ROANOKE TIMES Copyright (c) 1996, Roanoke Times DATE: Thursday, June 6, 1996 TAG: 9606060040 SECTION: EDITORIAL PAGE: A-8 EDITION: METRO
AMERICANS expect their drinking water to be safe. If it isn't, they should know. If they know, they can act to protect their health - individually, by buying a filter or bottled water, or collectively, by pressuring suppliers to make it safe.
Common sense? Yes. Yet, when the Senate voted to reauthorize the nation's Safe Drinking Water Act last year, it failed to include a provision to ensure that consumers would be told of hazardous contaminants in their tap water. And no such provision has been added to House Commerce Chairman Thomas Bliley's draft as his committee prepares to take up the bill.
Consumers probably assume they would be told if their drinking water had anything in it that might make them or their families sick. Some would be told. But some would not, because utilities are required to tell customers of contaminants only if a federal health standard has been violated.
If there is no standard, there can be no violation.
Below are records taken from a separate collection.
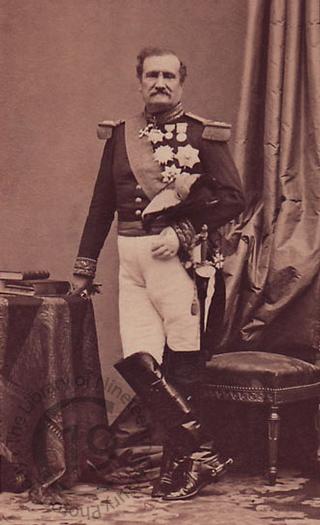
Locate an element on the screen. The image size is (320, 525). sash is located at coordinates (148, 174).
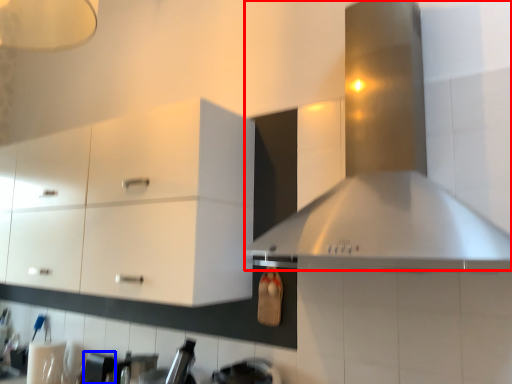
Question: Which of the following is the farthest to the observer, vent (highlighted by a red box) or appliance (highlighted by a blue box)?

Choices:
 (A) vent
 (B) appliance

Answer: (B)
If there is no violation, no report has to be made - to the Environmental Protection Agency or to the people drinking the water.
As it happens, many hazards aren't regulated by outdated federal standards. One is cryptosporidium, a fecal-borne parasite that killed more than 100 people in Milwaukee and made a quarter of the city's population - about 400,000 people - sick in 1993. (The EPA now has ordered the largest municipal water suppliers to test for the micro-organism for 18 months in an effort to assess its prevalence.)
Such serious incidents have led to bipartisan support for requiring that the public be told, in understandable language, if their drinking water contains contaminants that may pose a health risk. Still, Bliley, the Republican from Richmond, resists.
Opponents worry that requiring such notice would be expensive and alarmist, giving consumers information they wouldn't understand and creating unwarranted fears. Water suppliers would be responsible, though, for presenting the information in understandable language with a reasonable assessment of the hazard posed. As for the cost, the Congressional Budget Office estimates it would be 3 to 20 cents per household per year.
Surely consumers are willing to drink - safely - to that.
Correction
The Tiananmen Square massacre occurred in 1989. The year was incorrect in an editorial Tuesday.